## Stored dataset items
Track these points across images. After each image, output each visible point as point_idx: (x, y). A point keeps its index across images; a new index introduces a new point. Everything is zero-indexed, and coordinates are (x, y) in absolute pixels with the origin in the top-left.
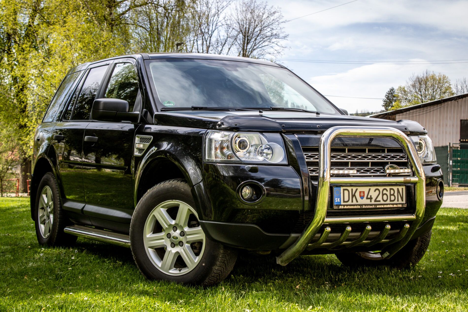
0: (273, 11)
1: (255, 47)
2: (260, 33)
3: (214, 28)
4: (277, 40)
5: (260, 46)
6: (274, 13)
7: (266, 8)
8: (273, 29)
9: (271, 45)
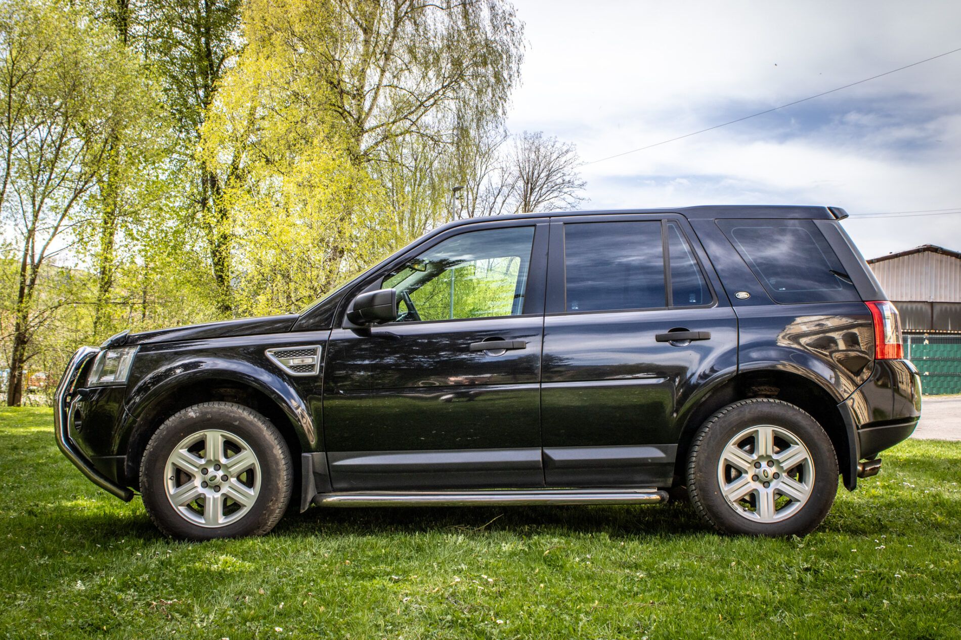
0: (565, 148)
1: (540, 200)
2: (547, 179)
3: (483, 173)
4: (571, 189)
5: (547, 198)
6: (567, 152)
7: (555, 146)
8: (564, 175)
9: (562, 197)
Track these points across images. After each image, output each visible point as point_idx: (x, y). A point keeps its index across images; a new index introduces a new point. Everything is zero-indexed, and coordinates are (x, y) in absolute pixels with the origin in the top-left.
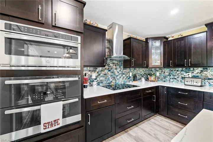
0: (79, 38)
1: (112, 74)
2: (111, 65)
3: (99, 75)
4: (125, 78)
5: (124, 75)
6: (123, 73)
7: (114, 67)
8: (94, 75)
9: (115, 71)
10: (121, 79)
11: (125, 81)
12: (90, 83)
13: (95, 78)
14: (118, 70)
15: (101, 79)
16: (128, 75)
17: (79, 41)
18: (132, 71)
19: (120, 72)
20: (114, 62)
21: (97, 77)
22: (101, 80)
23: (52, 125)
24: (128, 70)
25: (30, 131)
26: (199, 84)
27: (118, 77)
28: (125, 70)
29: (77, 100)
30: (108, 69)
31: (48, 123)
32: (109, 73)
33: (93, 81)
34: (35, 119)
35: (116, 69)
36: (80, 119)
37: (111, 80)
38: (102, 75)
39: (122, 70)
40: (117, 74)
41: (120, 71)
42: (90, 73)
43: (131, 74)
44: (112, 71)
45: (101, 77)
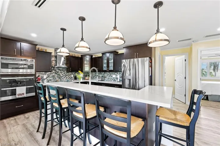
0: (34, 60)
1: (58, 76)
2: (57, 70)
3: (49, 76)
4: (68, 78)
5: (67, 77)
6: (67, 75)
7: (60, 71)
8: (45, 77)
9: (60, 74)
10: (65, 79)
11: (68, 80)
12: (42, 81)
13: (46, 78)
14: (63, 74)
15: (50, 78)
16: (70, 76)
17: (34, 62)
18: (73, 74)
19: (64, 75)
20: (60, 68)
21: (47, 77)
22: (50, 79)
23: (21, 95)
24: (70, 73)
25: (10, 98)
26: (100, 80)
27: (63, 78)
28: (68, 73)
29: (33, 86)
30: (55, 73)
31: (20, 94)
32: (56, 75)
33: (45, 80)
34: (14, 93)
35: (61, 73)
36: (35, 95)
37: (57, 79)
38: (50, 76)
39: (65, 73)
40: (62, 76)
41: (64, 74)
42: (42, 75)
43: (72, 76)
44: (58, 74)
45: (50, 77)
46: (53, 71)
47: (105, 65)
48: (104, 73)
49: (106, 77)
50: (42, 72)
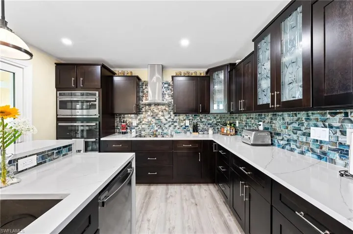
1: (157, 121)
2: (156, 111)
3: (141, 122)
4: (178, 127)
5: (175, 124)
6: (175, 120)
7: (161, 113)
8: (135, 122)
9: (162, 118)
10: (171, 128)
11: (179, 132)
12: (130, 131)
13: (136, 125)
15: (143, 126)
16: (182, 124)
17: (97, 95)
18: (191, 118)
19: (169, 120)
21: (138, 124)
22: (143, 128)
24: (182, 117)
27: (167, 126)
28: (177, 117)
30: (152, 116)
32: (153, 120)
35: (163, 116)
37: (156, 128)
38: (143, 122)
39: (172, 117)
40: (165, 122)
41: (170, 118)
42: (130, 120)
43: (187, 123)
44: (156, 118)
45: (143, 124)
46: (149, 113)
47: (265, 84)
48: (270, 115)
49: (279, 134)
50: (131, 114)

## TRY IT
Rewrite every one of these rows with "zero-indexed" changed to "0-based" and nothing else altered. Leave the pictures out.

## TASK RESPONSE
Track these points across images. After each image, output each visible point as point_idx: (x, y). A point keeps its index across images; a new index introduces a new point. Everything is 0-based, and coordinates are (x, y) in absolute pixels with the origin in the top-left.
0: (273, 11)
1: (255, 47)
2: (260, 33)
3: (214, 28)
4: (277, 40)
5: (260, 46)
6: (274, 13)
7: (266, 8)
8: (273, 29)
9: (271, 45)
0: (565, 148)
1: (540, 200)
2: (547, 179)
3: (483, 173)
4: (571, 189)
5: (547, 198)
6: (567, 152)
7: (555, 146)
8: (564, 175)
9: (562, 197)
Track these points across images. After each image, output each visible point as point_idx: (x, y). A point keeps its index across images; a new index introduces a new point. Everything is 0-based, and coordinates are (x, y) in absolute pixels with the origin in the top-left.
0: (79, 38)
1: (112, 74)
2: (111, 65)
3: (99, 75)
4: (125, 78)
5: (124, 75)
6: (123, 73)
7: (114, 67)
8: (94, 75)
9: (115, 71)
10: (121, 79)
11: (125, 81)
12: (90, 83)
13: (95, 78)
14: (118, 70)
15: (101, 79)
16: (128, 75)
17: (79, 41)
18: (132, 71)
19: (120, 72)
20: (114, 62)
21: (97, 77)
22: (101, 80)
23: (52, 125)
24: (128, 70)
25: (30, 131)
26: (199, 84)
27: (118, 77)
28: (125, 70)
29: (77, 100)
30: (108, 69)
31: (48, 123)
32: (109, 73)
33: (93, 81)
34: (35, 119)
35: (116, 69)
36: (80, 119)
37: (111, 80)
38: (102, 75)
39: (122, 70)
40: (117, 74)
41: (120, 71)
42: (90, 73)
43: (131, 74)
44: (112, 71)
45: (101, 77)
0: (34, 60)
1: (58, 76)
2: (57, 70)
3: (49, 76)
4: (68, 78)
5: (67, 77)
6: (67, 75)
7: (60, 71)
8: (45, 77)
9: (60, 74)
10: (65, 79)
11: (68, 80)
12: (42, 81)
13: (46, 78)
14: (63, 74)
15: (50, 78)
16: (70, 76)
17: (34, 62)
18: (73, 74)
19: (64, 75)
20: (60, 68)
21: (47, 77)
22: (50, 79)
23: (21, 95)
24: (70, 73)
25: (10, 98)
26: (100, 80)
27: (63, 78)
28: (68, 73)
29: (33, 86)
30: (55, 73)
31: (20, 94)
32: (56, 75)
33: (45, 80)
34: (14, 93)
35: (61, 73)
36: (35, 95)
37: (57, 79)
38: (50, 76)
39: (65, 73)
40: (62, 76)
41: (64, 74)
42: (42, 75)
43: (72, 76)
44: (58, 74)
45: (50, 77)
46: (53, 71)
47: (105, 65)
48: (104, 73)
49: (106, 77)
50: (42, 72)
1: (157, 121)
2: (156, 111)
3: (141, 122)
4: (178, 127)
5: (175, 124)
6: (175, 120)
7: (161, 113)
8: (135, 122)
9: (162, 118)
10: (171, 128)
11: (179, 132)
12: (130, 131)
13: (136, 125)
15: (143, 126)
16: (182, 124)
17: (97, 95)
18: (191, 118)
19: (169, 120)
21: (138, 124)
22: (143, 128)
24: (182, 117)
27: (167, 126)
28: (177, 117)
30: (152, 116)
32: (153, 120)
35: (163, 116)
37: (156, 128)
38: (143, 122)
39: (172, 117)
40: (165, 122)
41: (170, 118)
42: (130, 120)
43: (187, 123)
44: (156, 118)
45: (143, 124)
46: (149, 113)
47: (265, 84)
48: (270, 115)
49: (279, 134)
50: (131, 114)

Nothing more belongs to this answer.